Documentation to get used to npb hpc system and submiting job with slurm/singularity/conda
EI hpc system is a cluster, each server is called a node. When connecting to the hpc, you will have access to a submission node, it can be different each time you connect. At the time of writing this, there is only 2 different submission nodes, v0548 and v0558. Once connected to a submission node, you can access the other one with ssh, for instance ssh raguidea@v0548.
The system is thought out as a place where you submit jobs/tasks. It is discouraged to use the submission node to do anything else but submitting a job to the cluster. For instance gzip will be terminated after 1 min and you'll receive a mail about starting an interactive session. Indeed for any day to day tasks, you can start an interactive session which will be a job submitted to the cluster.
They can be launched by just typing interactive
You can use -h for all option, but mostly you can ask for cpu with -c
and memory with --mem
They are one-off, one you exit disconnect you can't rejoin.
Hpc is mostly isolated from internet. By default you can't download database/software or access the internet. As this is not a viable setup there is a node you can connect to do so. That is the software node. To access is just type software
Some databases are stored in a common folder /ei/public/databases.

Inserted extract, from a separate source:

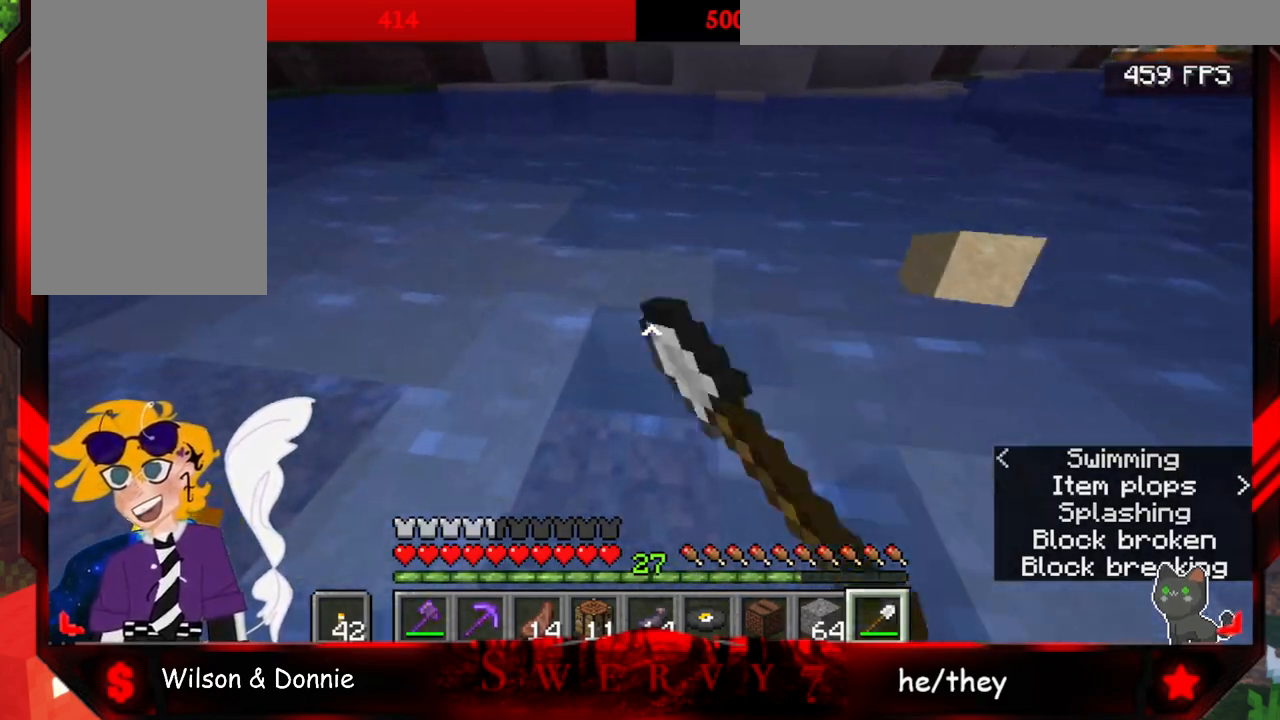
{"keys": ["a", "w"], "mouse": ["left"], "events": [[317, "a", "down"]]}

Adding, updating these needs a ticket.
- scratch/vs backed
- project structuration
- group project folder
- check for available space
- (command line) aspera: https://ascptrans.cis.nbi.ac.uk
- (browser/laptop) open on demand: https://ood.hpc.nbi.ac.uk/pun/sys/dashboard/
- (cheating) use the Qib-vm mounted fs, whith access to all Projects. This can be accessed through ssh but using a vpn. Typical scp/rsync are able to work.
- transfert your .bashrc to get you aliases/PS1 ....

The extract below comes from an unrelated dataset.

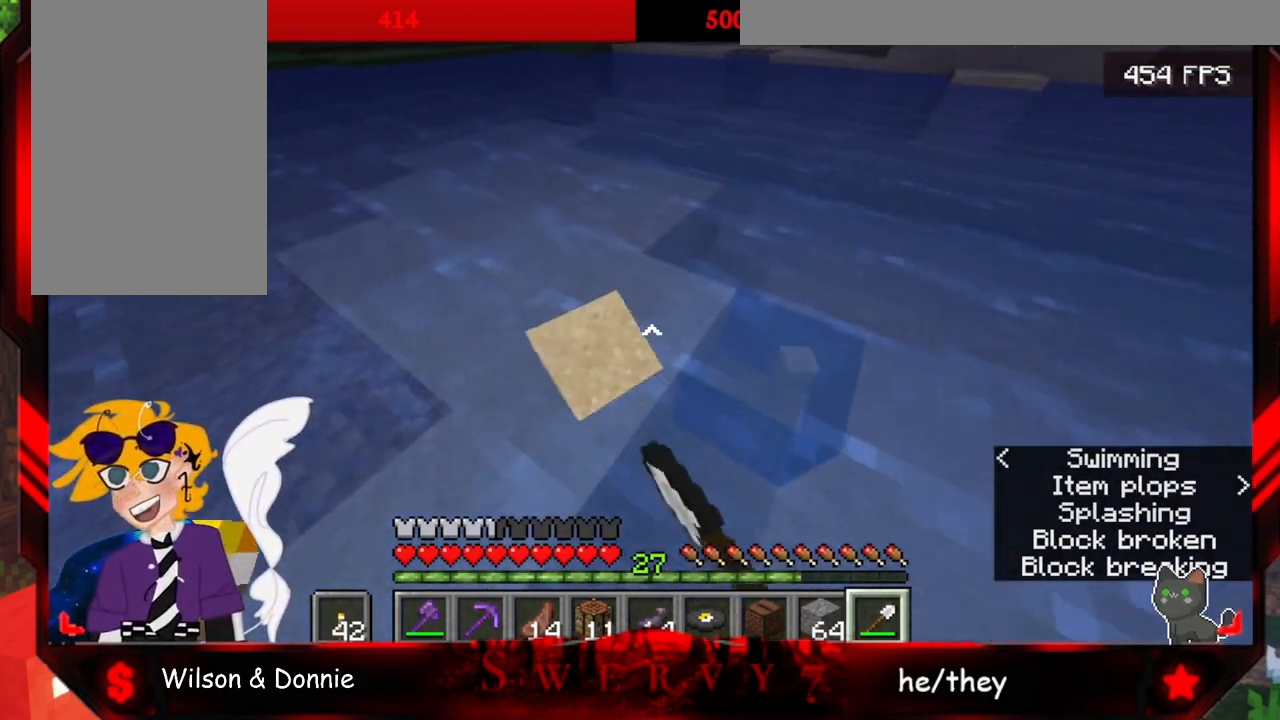
{"keys": ["a", "w"], "mouse": ["left"], "events": []}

- nothing is installed, you have to do local install for everything you want to use outside of singularity, either build from source locally or only use singularity
- List of things missing:
- git
- byobu (better than screen, or tmux)
- ....
- singularity generate containers: multi os/platform compatible immutable images
- you can also build and work with modifiable containers called "sandbox". It looks like a folder and can be modified to install any software/dependencies.
- example definition file, see ubuntu.def/centos7.def in repos
sudo singularity build --sandbox <SANDBOX_PATH> <DEFINITION_FILE>
- this command works even if you don't have sudo rigth (don't ask me why)
singularity exec -w <SANDBOX_PATH> <COMMAND>
- you can work open a shell inside the container by doing
singularity exec -w <SANDBOX_PATH> bash
- This is useful on software node, but by default there is automount on all other nodes (/hpc/home, /ei/projects, ... are already mounted)
- No access to anything outside of container, be that software or.... files
- To get access to files outside the container, you need to mount filesystem external to the container to a location inside the container
- If we continue with command bash, it looks like:
singularity exec --bind <OUTSIDE_PATH>:<INSIDE_PATH> -w <SANDBOX_PATH> bash
- WARNING the folder
<INSIDE_PATH>
need to exist and be empty inside your container. You can create it before mounting filesystem or inside the definition file - It is easier to keep path identical between inside the container and outside, this will help with symlinks
- A typical example would be
singularity exec -w <SANDBOX_PATH> bash -c "mkdir -p $HOME"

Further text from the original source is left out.